What you are asked to do:
Restate word for word the entries below, starting with the line with "middle mcp: (161, 165)" and continuing through the line with "index tip: (166, 233)". Include both of those lines and no others.

=== Section Start ===

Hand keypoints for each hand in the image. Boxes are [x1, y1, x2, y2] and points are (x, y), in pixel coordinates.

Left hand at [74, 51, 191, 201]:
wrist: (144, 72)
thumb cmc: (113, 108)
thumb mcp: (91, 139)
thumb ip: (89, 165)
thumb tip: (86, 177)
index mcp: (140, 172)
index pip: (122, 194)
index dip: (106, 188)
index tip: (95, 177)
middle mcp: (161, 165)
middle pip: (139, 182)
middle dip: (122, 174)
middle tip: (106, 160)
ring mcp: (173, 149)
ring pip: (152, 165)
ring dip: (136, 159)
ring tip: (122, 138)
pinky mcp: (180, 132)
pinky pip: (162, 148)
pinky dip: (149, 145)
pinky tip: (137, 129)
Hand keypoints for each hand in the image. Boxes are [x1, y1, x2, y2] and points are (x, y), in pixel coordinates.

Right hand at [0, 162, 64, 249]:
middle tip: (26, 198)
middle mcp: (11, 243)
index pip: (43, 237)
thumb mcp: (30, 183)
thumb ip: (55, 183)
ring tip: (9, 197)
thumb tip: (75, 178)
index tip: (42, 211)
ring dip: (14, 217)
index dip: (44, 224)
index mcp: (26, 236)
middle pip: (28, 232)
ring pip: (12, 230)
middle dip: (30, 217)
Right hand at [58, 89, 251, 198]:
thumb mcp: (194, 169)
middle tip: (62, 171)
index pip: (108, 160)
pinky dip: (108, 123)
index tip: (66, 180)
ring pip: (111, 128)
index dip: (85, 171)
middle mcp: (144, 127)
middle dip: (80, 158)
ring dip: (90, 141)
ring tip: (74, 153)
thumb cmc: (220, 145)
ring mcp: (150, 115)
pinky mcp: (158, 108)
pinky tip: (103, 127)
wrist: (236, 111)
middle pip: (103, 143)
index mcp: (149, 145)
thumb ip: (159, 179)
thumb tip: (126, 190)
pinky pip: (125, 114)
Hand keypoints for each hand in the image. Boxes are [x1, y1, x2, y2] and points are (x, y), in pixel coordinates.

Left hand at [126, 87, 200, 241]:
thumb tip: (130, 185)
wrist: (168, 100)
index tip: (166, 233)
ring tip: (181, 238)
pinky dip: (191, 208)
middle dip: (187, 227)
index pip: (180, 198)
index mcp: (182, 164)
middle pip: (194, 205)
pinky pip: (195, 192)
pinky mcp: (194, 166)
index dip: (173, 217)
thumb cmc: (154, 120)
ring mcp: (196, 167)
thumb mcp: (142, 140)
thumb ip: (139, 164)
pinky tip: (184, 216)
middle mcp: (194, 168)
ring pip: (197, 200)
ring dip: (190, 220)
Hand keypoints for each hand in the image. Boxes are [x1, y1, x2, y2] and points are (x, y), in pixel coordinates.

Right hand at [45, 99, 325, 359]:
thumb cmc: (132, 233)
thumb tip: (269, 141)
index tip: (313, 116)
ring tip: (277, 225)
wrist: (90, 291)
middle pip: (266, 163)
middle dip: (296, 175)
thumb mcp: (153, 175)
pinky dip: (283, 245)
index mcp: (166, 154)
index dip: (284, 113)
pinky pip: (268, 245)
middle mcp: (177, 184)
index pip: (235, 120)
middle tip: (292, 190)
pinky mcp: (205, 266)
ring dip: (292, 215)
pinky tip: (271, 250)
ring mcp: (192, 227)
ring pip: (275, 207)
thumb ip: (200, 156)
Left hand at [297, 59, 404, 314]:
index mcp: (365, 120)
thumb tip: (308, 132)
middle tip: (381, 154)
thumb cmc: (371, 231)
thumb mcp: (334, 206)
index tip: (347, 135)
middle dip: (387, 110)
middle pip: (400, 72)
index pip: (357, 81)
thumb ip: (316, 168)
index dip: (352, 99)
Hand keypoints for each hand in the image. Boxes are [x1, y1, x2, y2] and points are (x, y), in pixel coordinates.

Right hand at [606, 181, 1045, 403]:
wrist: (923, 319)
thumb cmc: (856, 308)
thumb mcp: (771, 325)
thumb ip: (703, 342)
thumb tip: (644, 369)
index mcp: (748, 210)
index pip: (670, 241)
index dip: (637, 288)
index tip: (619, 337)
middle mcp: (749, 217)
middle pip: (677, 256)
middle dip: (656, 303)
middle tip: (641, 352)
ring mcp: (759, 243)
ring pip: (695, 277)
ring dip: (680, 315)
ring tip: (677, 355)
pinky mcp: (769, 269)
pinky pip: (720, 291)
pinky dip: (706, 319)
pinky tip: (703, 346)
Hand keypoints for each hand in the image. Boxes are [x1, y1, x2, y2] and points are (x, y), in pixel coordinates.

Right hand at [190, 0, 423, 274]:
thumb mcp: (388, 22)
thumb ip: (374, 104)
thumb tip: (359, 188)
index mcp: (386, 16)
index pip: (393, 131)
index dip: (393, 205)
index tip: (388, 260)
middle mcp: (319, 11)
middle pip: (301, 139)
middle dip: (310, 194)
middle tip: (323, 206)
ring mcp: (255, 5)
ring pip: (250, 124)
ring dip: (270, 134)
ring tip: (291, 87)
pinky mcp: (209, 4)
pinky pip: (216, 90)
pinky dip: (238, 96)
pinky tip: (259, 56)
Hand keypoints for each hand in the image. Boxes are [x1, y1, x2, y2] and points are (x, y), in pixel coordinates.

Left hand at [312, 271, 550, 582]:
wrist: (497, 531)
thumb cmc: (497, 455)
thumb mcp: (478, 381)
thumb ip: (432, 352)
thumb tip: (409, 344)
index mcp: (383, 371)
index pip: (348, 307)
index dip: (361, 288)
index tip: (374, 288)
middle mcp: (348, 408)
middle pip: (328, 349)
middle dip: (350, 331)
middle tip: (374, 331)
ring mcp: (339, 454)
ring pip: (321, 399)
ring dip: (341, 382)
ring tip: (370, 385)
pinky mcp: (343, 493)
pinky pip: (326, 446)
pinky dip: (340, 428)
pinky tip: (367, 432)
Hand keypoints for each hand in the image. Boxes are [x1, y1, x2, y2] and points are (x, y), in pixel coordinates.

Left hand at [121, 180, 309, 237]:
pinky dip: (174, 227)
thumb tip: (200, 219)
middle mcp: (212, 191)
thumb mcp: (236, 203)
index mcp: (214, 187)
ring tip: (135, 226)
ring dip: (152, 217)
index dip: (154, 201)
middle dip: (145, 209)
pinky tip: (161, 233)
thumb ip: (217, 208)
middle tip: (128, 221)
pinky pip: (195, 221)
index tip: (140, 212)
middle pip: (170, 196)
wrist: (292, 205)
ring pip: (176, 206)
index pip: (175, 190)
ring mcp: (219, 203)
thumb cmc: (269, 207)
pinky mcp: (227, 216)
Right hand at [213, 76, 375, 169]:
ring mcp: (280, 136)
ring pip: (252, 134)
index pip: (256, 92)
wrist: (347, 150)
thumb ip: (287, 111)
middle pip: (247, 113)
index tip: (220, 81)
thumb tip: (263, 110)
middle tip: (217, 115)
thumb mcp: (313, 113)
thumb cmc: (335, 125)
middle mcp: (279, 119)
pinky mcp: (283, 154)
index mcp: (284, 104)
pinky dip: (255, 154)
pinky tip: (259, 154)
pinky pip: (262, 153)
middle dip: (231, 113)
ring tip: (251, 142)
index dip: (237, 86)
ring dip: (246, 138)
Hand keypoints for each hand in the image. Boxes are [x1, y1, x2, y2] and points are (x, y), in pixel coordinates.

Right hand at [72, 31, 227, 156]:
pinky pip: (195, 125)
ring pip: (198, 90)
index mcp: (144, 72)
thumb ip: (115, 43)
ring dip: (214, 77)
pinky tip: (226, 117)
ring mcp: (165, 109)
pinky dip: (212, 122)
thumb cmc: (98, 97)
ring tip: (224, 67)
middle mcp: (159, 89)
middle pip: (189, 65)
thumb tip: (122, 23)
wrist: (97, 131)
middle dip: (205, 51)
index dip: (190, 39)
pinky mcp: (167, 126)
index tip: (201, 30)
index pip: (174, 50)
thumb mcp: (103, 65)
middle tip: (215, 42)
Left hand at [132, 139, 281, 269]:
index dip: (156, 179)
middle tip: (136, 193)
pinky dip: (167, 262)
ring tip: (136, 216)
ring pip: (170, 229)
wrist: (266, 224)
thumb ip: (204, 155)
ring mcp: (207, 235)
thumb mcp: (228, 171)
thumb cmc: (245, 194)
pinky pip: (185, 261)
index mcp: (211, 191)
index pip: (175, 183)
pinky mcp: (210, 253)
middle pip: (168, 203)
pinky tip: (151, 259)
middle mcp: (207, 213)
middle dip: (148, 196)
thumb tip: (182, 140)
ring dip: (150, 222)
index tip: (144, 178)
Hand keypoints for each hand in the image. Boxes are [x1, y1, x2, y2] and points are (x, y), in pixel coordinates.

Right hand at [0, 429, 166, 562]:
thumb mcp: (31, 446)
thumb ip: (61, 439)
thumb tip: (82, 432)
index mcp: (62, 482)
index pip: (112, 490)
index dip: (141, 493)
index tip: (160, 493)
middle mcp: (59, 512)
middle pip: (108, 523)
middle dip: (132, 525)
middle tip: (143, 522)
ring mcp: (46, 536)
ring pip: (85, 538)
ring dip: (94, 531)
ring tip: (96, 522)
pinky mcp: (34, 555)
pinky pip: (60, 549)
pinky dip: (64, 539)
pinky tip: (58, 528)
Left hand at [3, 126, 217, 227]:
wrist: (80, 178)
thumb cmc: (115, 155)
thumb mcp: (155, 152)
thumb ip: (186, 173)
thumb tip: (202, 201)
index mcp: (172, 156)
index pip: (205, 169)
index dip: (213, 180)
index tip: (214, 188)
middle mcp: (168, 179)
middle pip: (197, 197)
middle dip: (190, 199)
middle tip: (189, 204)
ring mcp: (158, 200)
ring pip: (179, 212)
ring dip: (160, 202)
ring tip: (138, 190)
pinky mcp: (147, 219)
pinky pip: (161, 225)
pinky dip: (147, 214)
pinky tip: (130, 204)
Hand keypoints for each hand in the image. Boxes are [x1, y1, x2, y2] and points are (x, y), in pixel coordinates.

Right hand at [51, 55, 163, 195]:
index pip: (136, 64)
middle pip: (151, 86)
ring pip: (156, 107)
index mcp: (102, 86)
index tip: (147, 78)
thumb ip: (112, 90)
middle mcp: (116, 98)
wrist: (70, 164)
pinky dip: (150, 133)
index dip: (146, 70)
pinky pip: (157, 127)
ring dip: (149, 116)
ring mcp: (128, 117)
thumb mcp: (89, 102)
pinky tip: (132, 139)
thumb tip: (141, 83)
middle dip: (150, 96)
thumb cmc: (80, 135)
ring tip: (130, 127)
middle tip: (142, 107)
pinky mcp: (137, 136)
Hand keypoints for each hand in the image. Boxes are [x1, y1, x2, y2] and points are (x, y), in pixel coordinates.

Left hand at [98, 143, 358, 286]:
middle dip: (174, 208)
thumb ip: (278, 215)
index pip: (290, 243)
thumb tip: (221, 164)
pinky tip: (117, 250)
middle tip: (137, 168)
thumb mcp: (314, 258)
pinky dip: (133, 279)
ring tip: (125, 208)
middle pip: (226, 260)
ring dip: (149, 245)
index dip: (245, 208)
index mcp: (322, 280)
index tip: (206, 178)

=== Section End ===

Expected answer:
middle mcp: (161, 165)
middle pip: (139, 182)
middle dip: (122, 174)
middle tip: (106, 160)
ring mcp: (173, 149)
ring pip: (152, 165)
ring dip: (136, 159)
ring tip: (122, 138)
pinky mcp: (180, 132)
pinky pip: (162, 148)
pinky dip: (149, 145)
pinky tip: (137, 129)
Hand keypoints for each hand in the image. Boxes are [x1, y1, x2, y2] and points are (x, y), in pixel coordinates.

Right hand at [0, 162, 64, 249]:
middle tip: (26, 198)
middle mcp: (11, 243)
index pip: (43, 237)
thumb mcp: (30, 183)
thumb ip: (55, 183)
ring tip: (9, 197)
thumb tip: (75, 178)
index tip: (42, 211)
ring dip: (14, 217)
index dip: (44, 224)
index mcp: (26, 236)
middle pip: (28, 232)
ring pip: (12, 230)
middle dip: (30, 217)
Right hand at [58, 89, 251, 198]:
thumb mcp: (194, 169)
middle tip: (62, 171)
index pip: (108, 160)
pinky dip: (108, 123)
index tip: (66, 180)
ring pip: (111, 128)
index dip: (85, 171)
middle mcp: (144, 127)
middle dip: (80, 158)
ring dip: (90, 141)
ring tip: (74, 153)
thumb cmc: (220, 145)
ring mcp: (150, 115)
pinky mcp: (158, 108)
pinky tip: (103, 127)
wrist: (236, 111)
middle pip: (103, 143)
index mcp: (149, 145)
thumb ip: (159, 179)
thumb tip: (126, 190)
pinky pip: (125, 114)
Hand keypoints for each hand in the image. Boxes are [x1, y1, x2, y2] and points are (x, y), in pixel coordinates.

Left hand at [126, 87, 200, 241]:
thumb tip: (130, 185)
wrist: (168, 100)
index tip: (166, 233)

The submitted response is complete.